Solution: 2017 Winter Midterm - 11

Author: Michiel Smid

Question

A bitstring is called 00-free if it does not contain two 0's next to each other. In class, we have seen that for any $m \geq 1$, the number of 00-free bitstrings of length $m$ is equal to the $(m+2)$-th Fibonacci number $f_{m+2}$.
Let $n \geq 3$ be an integer. What is the number of 00-free bitstrings of length $3n-1$ that have 0 at position $n$ and 1 at position $2n$? (The positions are numbered $1,2,\dots,3n-1)$.
(n.b., $f^2_x = f_x \cdot f_x$)

(a)

${f^2_{n}} \cdot f_{n+1}$

(b)

${f^2_{n+1}} \cdot f_{n+2}$

(c)

${f^2_{n+2}} \cdot f_{n+1}$

(d)

${f^2_{n+1}} \cdot f_n$

Solution

(The positions are numbered $ 1, 2, …, 3n-1) $.

Since the $ n^{th} $ position is 0, the $ {n-1}^{th} $ and $ {n+1}^{th} $ positions must be 1.

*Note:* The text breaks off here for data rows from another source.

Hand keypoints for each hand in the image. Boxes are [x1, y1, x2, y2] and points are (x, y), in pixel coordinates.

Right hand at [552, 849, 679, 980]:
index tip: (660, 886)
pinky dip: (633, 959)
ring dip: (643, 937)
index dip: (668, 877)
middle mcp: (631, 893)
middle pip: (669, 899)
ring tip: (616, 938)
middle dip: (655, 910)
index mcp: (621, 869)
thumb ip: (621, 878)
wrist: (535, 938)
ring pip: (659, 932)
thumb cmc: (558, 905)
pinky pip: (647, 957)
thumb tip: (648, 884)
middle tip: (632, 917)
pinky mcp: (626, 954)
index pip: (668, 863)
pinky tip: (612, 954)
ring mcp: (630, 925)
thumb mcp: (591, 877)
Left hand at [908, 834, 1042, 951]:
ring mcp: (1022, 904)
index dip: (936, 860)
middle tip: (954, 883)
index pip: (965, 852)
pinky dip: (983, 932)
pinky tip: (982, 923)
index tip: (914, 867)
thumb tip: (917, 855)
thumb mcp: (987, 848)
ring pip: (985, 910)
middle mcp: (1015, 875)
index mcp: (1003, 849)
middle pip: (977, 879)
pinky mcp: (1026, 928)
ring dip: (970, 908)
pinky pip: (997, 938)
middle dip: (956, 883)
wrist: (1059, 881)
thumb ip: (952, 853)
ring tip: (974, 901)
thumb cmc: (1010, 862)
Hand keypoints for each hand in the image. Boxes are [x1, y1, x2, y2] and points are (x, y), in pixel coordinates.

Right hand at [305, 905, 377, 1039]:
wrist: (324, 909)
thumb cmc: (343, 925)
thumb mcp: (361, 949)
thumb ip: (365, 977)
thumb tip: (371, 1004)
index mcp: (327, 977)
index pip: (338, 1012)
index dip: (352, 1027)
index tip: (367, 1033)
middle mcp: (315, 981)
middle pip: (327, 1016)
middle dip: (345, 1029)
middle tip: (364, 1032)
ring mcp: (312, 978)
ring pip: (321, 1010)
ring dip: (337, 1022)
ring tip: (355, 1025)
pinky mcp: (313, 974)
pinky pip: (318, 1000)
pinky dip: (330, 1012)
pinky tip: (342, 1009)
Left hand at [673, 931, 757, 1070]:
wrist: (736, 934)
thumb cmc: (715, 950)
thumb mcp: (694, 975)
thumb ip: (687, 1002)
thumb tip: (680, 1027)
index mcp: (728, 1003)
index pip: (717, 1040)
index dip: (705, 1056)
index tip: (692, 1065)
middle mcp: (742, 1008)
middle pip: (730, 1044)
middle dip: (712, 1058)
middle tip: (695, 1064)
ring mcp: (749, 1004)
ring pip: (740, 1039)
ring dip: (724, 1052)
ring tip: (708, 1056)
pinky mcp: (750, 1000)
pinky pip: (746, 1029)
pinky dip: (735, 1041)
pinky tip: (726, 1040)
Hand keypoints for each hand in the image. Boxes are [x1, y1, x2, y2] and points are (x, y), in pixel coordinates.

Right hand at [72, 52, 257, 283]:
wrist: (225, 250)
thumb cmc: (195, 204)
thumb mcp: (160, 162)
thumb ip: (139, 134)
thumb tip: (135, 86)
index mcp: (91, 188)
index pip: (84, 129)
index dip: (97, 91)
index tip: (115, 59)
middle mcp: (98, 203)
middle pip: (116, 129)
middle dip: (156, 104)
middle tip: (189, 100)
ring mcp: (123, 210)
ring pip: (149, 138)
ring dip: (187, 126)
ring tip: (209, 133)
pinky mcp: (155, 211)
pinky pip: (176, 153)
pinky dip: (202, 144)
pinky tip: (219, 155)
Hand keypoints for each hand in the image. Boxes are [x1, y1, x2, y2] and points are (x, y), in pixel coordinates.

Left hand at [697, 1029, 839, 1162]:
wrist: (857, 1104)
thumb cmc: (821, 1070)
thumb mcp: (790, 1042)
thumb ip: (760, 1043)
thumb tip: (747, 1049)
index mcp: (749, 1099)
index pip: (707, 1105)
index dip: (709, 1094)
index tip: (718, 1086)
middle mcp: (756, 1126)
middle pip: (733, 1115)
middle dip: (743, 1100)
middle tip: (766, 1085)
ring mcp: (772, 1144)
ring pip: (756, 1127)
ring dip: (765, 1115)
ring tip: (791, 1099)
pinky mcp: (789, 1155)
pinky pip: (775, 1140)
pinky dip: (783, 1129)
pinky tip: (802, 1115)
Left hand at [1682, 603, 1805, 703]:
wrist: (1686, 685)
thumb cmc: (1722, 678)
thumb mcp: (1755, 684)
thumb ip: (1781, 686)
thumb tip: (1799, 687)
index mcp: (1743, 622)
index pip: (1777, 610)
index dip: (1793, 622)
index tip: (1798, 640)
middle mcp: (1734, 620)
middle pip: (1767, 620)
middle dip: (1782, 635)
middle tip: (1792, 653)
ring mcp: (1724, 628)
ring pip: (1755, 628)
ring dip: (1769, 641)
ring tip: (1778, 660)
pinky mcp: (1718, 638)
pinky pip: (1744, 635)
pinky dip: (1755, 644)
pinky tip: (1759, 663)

It would look something like: X,X,…,1,0,1,…,1,…,X,X

To the left of the first fixed 1, there are $ n - 2 $ bits that can be a, b, or c: $ f_{(n-2)+2} $ valid combinations
Between the second fixed 1 and third fixed 1, there are $ n - 2 $ bits that can be a, b, or c: $ f_{(n-2)+2} $ valid combinations
To the right of the third fixed 1, there are $ n - 1 $ bits that can be a, b, or c: $ f_{(n-1)+2} $ valid combinations

$ f_{n} \cdot f_{n} \cdot f_{n+1} $

$ {(f_{n})}^2 \cdot f_{n+1} $

Thus, the number of 00-free bitstrings of length $ 3n-1 $ that have 0 at position $ n $ and 1 at position $ 2n $ is $ {(f_{n})}^2 \cdot f_{n+1} $.